── DATASET CONTENT ──

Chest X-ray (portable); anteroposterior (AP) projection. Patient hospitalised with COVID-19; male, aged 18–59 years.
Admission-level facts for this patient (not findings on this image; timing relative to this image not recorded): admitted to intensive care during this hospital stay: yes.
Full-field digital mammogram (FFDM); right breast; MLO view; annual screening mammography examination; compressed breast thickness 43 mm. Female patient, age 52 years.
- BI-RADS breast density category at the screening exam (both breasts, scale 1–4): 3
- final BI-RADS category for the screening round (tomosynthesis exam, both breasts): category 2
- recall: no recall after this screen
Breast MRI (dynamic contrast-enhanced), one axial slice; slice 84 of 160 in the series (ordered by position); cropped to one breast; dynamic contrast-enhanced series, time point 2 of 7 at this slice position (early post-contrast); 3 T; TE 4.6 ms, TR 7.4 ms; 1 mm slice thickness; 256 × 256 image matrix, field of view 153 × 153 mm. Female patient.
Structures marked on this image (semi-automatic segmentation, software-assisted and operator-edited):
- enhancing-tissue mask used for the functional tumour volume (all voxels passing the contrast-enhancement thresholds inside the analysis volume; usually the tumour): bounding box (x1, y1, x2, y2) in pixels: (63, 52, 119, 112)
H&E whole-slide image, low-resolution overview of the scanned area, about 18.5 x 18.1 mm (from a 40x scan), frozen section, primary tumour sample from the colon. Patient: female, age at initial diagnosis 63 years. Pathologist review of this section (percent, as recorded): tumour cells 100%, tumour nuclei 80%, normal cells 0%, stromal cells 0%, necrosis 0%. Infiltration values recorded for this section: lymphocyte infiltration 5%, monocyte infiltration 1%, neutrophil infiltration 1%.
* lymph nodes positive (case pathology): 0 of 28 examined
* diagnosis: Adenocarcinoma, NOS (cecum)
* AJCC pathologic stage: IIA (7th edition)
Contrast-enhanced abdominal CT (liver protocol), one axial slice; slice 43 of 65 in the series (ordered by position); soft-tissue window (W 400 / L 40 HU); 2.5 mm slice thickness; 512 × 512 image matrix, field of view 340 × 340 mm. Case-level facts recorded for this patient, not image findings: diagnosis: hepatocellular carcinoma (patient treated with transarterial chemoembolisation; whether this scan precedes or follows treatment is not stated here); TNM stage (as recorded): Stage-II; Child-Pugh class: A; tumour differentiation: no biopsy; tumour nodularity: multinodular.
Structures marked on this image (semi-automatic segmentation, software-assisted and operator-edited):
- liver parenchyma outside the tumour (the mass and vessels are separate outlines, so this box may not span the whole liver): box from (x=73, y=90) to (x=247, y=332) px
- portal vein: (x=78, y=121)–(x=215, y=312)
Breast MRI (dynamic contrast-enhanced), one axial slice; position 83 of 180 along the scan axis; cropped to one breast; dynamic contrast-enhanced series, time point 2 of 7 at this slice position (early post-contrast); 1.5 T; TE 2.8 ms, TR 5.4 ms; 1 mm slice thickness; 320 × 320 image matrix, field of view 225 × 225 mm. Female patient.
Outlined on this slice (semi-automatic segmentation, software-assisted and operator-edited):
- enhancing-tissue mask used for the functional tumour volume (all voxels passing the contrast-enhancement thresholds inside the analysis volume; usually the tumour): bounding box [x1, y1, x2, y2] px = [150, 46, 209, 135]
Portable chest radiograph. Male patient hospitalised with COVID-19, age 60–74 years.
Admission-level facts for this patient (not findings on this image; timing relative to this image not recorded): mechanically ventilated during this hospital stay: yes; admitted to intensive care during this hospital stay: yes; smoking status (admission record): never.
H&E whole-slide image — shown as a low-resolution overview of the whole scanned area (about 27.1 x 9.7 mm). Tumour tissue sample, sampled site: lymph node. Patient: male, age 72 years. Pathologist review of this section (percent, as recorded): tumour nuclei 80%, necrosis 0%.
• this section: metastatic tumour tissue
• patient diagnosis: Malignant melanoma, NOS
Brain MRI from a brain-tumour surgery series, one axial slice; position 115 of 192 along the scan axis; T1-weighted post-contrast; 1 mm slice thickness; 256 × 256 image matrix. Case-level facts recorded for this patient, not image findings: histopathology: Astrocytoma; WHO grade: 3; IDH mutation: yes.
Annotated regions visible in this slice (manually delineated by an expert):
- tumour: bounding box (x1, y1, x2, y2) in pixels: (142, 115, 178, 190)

───

> **EXERCISE DIRECTIONS**: Go through the data and return each line where the word "RADS" appears.

> **EXERCISE RESPONSE**:
- BI-RADS breast density category at the screening exam (both breasts, scale 1–4): 3
- final BI-RADS category for the screening round (tomosynthesis exam, both breasts): category 2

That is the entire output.